> [Provided material]:
----
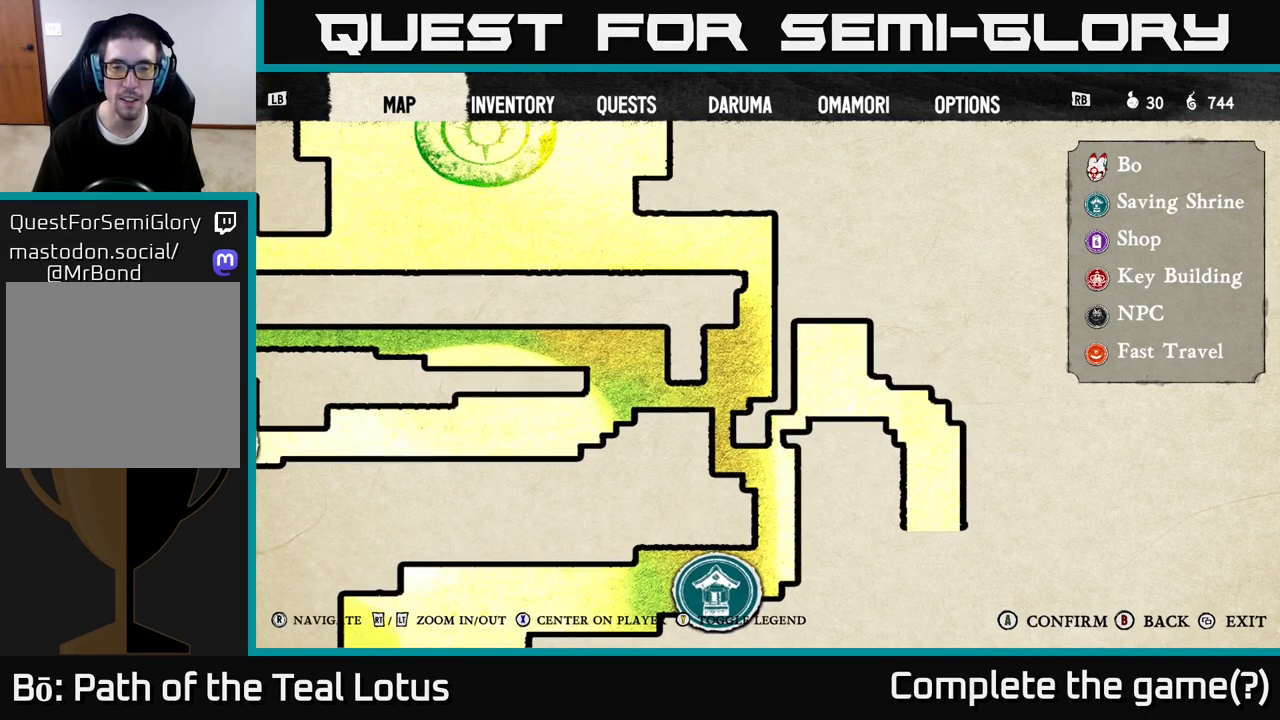
{"buttons": [], "left_stick": "center", "right_stick": "center", "events": [[100, "right_stick", "right"], [250, "right_stick", "center"]]}
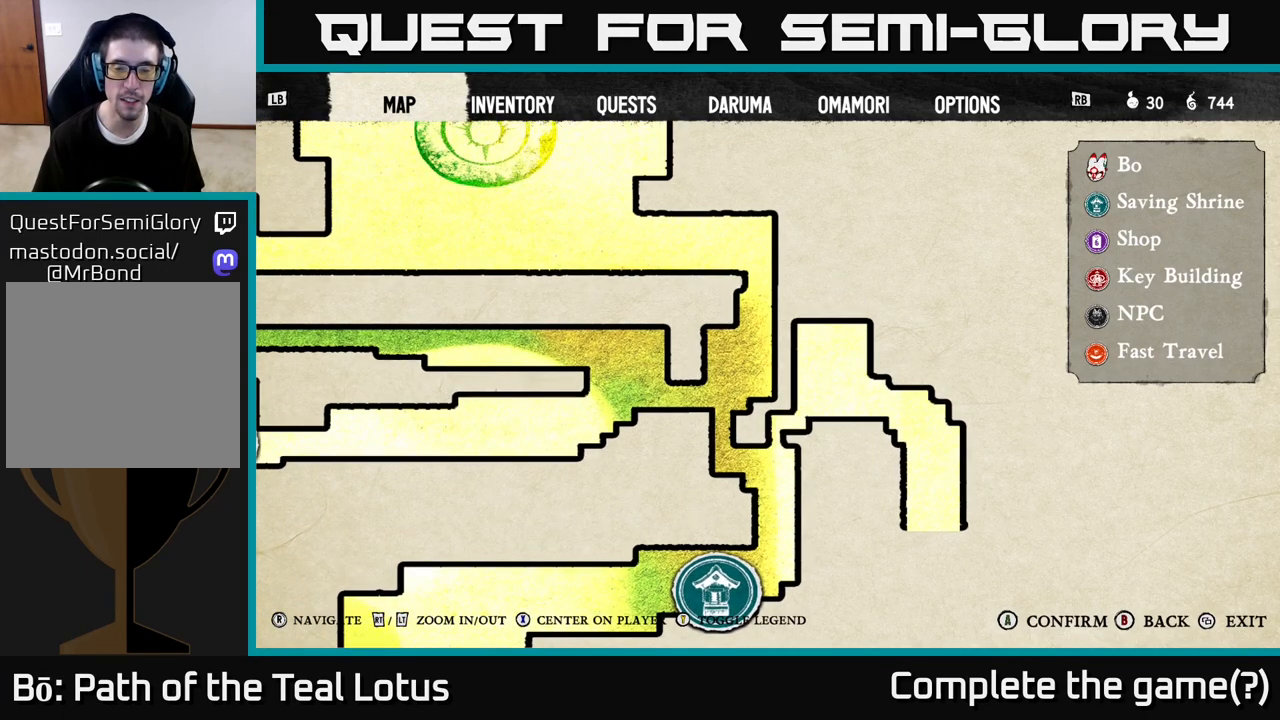
{"buttons": [], "left_stick": "center", "right_stick": "up-right", "events": [[83, "right_stick", "down-left"], [233, "right_stick", "center"], [367, "right_stick", "up-right"]]}
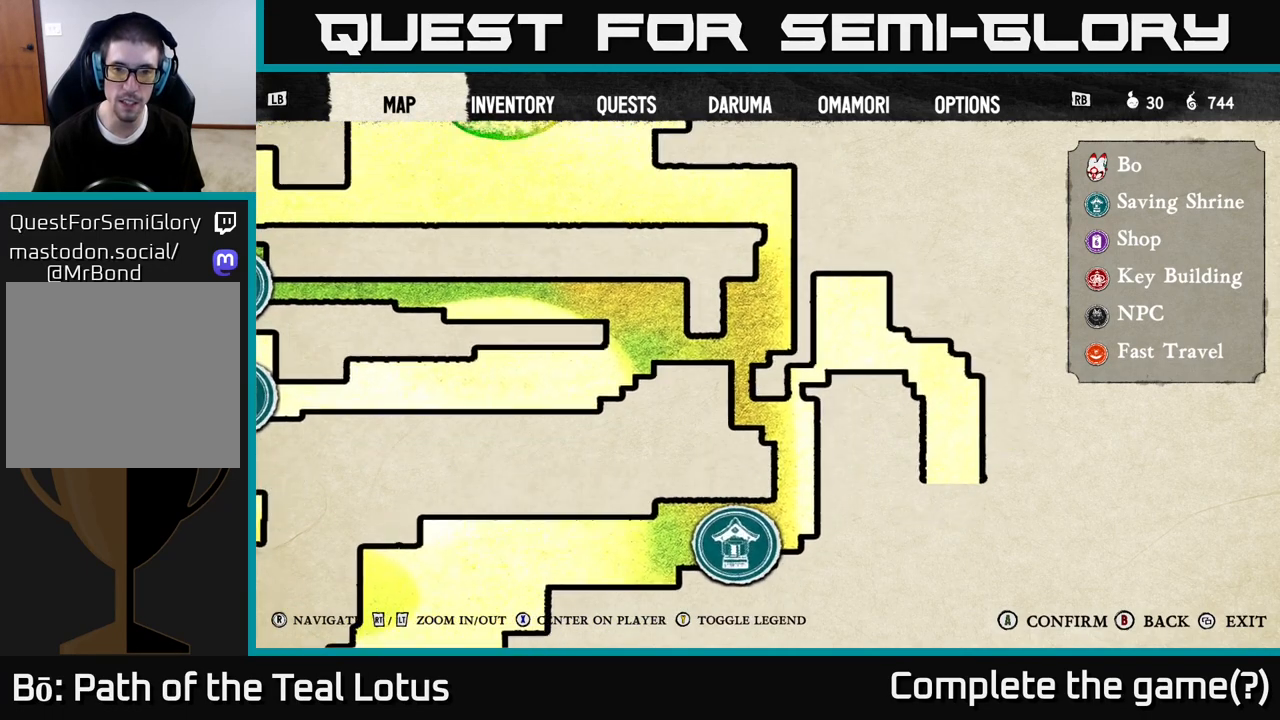
{"buttons": [], "left_stick": "center", "right_stick": "center", "events": [[50, "right_stick", "center"]]}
----
> [What you have to do]: A verbatim copy of the data, free of pictures, is the expected answer.

> [Solution to the exercise]:
{"buttons": [], "left_stick": "center", "right_stick": "center", "events": [[100, "right_stick", "right"], [250, "right_stick", "center"]]}
{"buttons": [], "left_stick": "center", "right_stick": "up-right", "events": [[83, "right_stick", "down-left"], [233, "right_stick", "center"], [367, "right_stick", "up-right"]]}
{"buttons": [], "left_stick": "center", "right_stick": "center", "events": [[50, "right_stick", "center"]]}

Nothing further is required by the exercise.